Il faut saluer la rapidité de cette publication, destinée à faire connaître cette redécouverte statuaire importante et à contribuer à la mise en valeur du patrimoine archéologique de Lecce. Mais on peut dans le même temps regretter le caractère très succinct du texte et la qualité souvent peu satisfaisante des illustrations et/ou de leur impression. En premier lieu, on aurait attendu une couverture photographique de meilleure qualité pour la statue qui faisait l’objet de l’exposition (couverture et p. 24-31). En outre certains plans sont très peu lisibles (p. 14 et 15) et même s’il s’agit de documents anciens, des légendes plus précises auraient pu faciliter leur compréhension. De manière générale, un commentaire plus détaillé des documents d’archives présentés en illustrations aurait enrichi la lecture.
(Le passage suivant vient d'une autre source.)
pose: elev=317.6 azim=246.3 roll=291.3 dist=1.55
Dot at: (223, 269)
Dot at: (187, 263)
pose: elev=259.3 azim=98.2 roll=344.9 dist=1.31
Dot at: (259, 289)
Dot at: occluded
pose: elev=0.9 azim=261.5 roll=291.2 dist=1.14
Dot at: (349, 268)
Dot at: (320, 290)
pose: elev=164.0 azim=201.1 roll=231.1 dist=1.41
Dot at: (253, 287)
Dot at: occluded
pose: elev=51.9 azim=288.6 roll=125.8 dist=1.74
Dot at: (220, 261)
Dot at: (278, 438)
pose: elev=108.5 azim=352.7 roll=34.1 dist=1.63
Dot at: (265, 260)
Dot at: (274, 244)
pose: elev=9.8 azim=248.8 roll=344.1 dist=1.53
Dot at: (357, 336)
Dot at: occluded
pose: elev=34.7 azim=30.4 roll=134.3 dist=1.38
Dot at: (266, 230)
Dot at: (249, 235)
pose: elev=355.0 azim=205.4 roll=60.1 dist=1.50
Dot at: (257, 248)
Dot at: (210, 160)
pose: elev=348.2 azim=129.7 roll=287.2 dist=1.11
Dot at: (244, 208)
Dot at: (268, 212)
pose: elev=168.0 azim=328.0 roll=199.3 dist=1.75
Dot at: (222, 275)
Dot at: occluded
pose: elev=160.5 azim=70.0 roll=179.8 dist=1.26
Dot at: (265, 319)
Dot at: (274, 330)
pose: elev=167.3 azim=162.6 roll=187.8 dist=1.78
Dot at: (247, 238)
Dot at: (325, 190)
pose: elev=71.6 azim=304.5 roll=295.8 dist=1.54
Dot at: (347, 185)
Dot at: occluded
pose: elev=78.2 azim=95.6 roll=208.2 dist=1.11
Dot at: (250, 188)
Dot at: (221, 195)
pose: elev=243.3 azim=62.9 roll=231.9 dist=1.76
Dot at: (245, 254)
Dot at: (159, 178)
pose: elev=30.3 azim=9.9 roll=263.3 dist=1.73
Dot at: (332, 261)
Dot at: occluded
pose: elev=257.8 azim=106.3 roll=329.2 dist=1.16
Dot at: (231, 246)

On comprend bien l’opportunité saisie pour cette publication, entre les célébrations du bimillénaire de 2014 et l’année 2015 qui vit Lecce devenir capitale européenne de la culture. Dans ce cadre, l’approche historiographique des « redécouvertes » successives du théâtre de Lecce et de son décor, centrée sur les deux bimillénaires d’Auguste, était très intéressante et aurait mérité de plus amples développements. Le choix de mettre en valeur une statue d’empereur qui n’est justement pas, selon les auteurs, celle d’Auguste mais d’un de ses successeurs, aurait aussi nécessité des éclaircissements plus explicites. Pour finir, le décor statuaire relativement bien conservé du théâtre de Lecce, complété par la statue cuirassée récemment redécouverte, demeure en attente d’une publication exhaustive et approfondie qui permettra seule d’en préciser l’ampleur chronologique et thématique et d’en mesurer l’originalité.
Eloïse Letellier-Taillefer
mis en ligne le 28 juin 2016
[1] http://www.mustlecce.it/ consulté le 2 février 2016.
[2] D’Andria Francesco (dir.), Lecce romana e il suo teatro, [Galatina] 1999, 156 p.